## start Records to use
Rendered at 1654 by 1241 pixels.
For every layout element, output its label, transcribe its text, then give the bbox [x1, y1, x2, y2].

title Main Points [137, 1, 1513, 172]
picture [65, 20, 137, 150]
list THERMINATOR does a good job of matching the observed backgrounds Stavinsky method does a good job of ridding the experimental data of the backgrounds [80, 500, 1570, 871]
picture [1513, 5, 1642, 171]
## end Records to use
## start Records to use
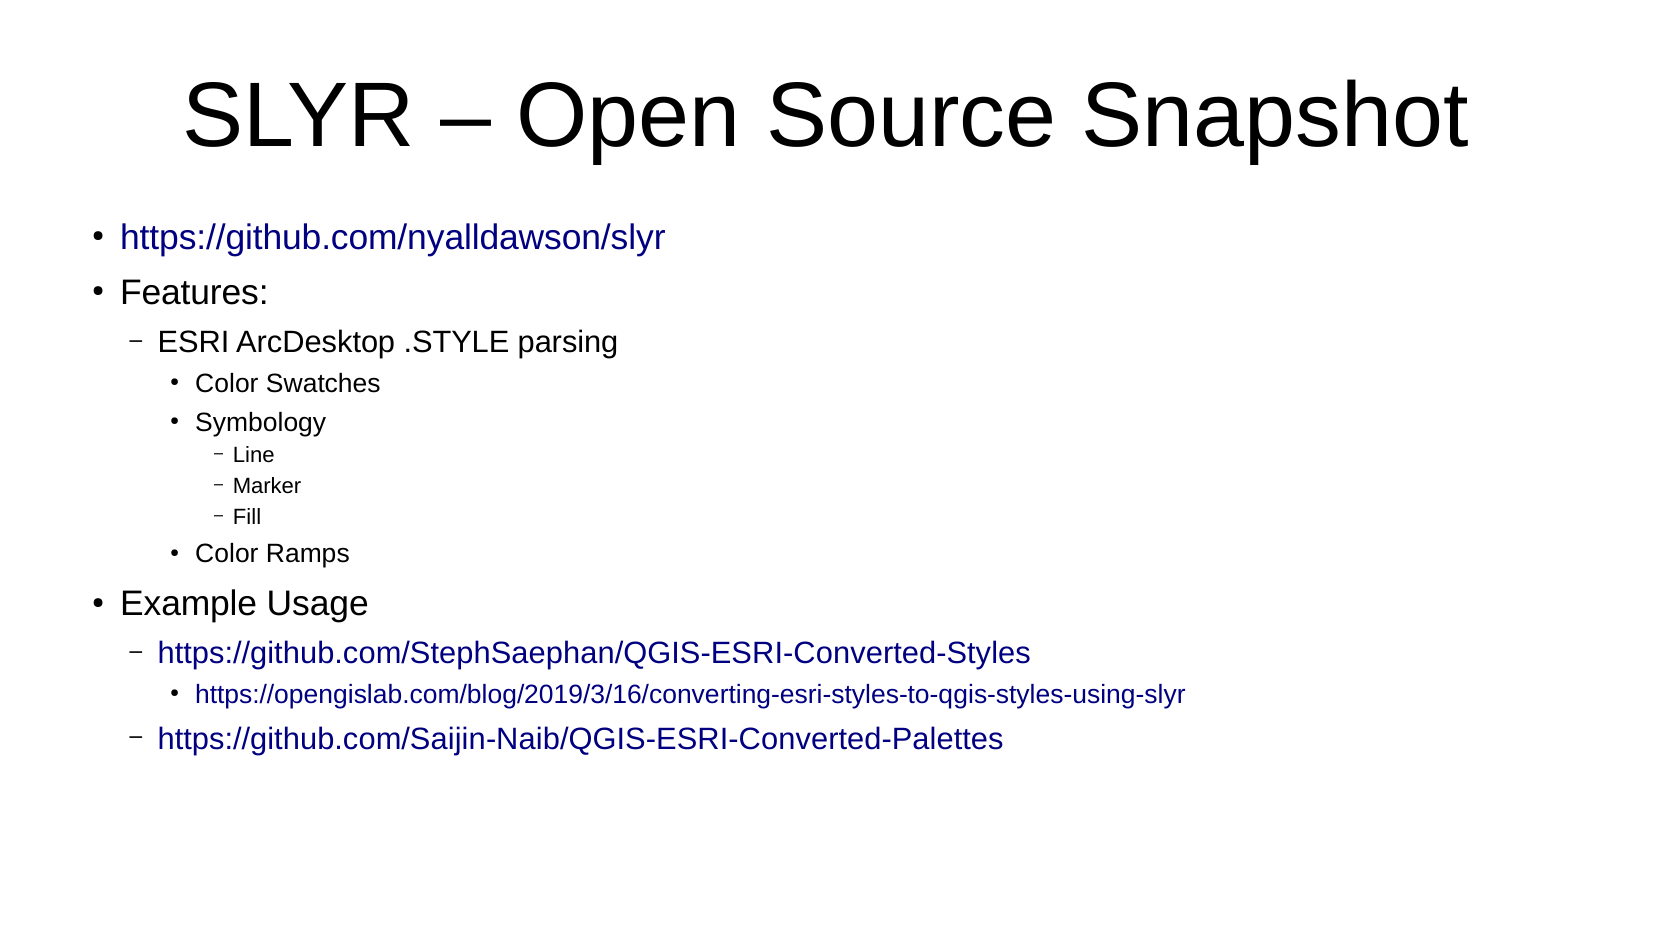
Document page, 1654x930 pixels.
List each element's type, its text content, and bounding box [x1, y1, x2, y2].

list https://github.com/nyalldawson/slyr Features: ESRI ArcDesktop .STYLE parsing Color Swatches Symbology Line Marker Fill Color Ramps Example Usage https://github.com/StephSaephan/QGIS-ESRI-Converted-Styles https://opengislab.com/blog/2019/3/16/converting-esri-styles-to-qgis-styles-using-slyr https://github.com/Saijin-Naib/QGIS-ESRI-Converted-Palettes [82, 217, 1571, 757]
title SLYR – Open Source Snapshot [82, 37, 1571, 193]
## end Records to use
## start Records to use
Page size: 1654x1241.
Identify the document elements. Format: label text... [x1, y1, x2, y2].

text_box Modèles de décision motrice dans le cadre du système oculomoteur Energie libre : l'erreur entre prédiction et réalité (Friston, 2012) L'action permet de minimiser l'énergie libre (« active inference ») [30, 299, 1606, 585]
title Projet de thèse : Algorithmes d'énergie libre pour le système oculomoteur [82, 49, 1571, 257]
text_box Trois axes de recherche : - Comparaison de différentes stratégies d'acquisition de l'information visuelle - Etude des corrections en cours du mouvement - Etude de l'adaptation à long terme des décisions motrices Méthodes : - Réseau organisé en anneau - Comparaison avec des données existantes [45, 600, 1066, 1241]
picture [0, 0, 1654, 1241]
## end Records to use
◆ Short problem ◆
Please format the records from the line with "Rendered at 1654 by 1241 pixels." up to and including the line with "picture [1513, 5, 1642, 171]" as a JSON list of strings, one string for each line and no blank lines.

◆ Answer to this task ◆
[
  "Rendered at 1654 by 1241 pixels.",
  "For every layout element, output its label, transcribe its text, then give the bbox [x1, y1, x2, y2].",
  "title Main Points [137, 1, 1513, 172]",
  "picture [65, 20, 137, 150]",
  "list THERMINATOR does a good job of matching the observed backgrounds Stavinsky method does a good job of ridding the experimental data of the backgrounds [80, 500, 1570, 871]",
  "picture [1513, 5, 1642, 171]"
]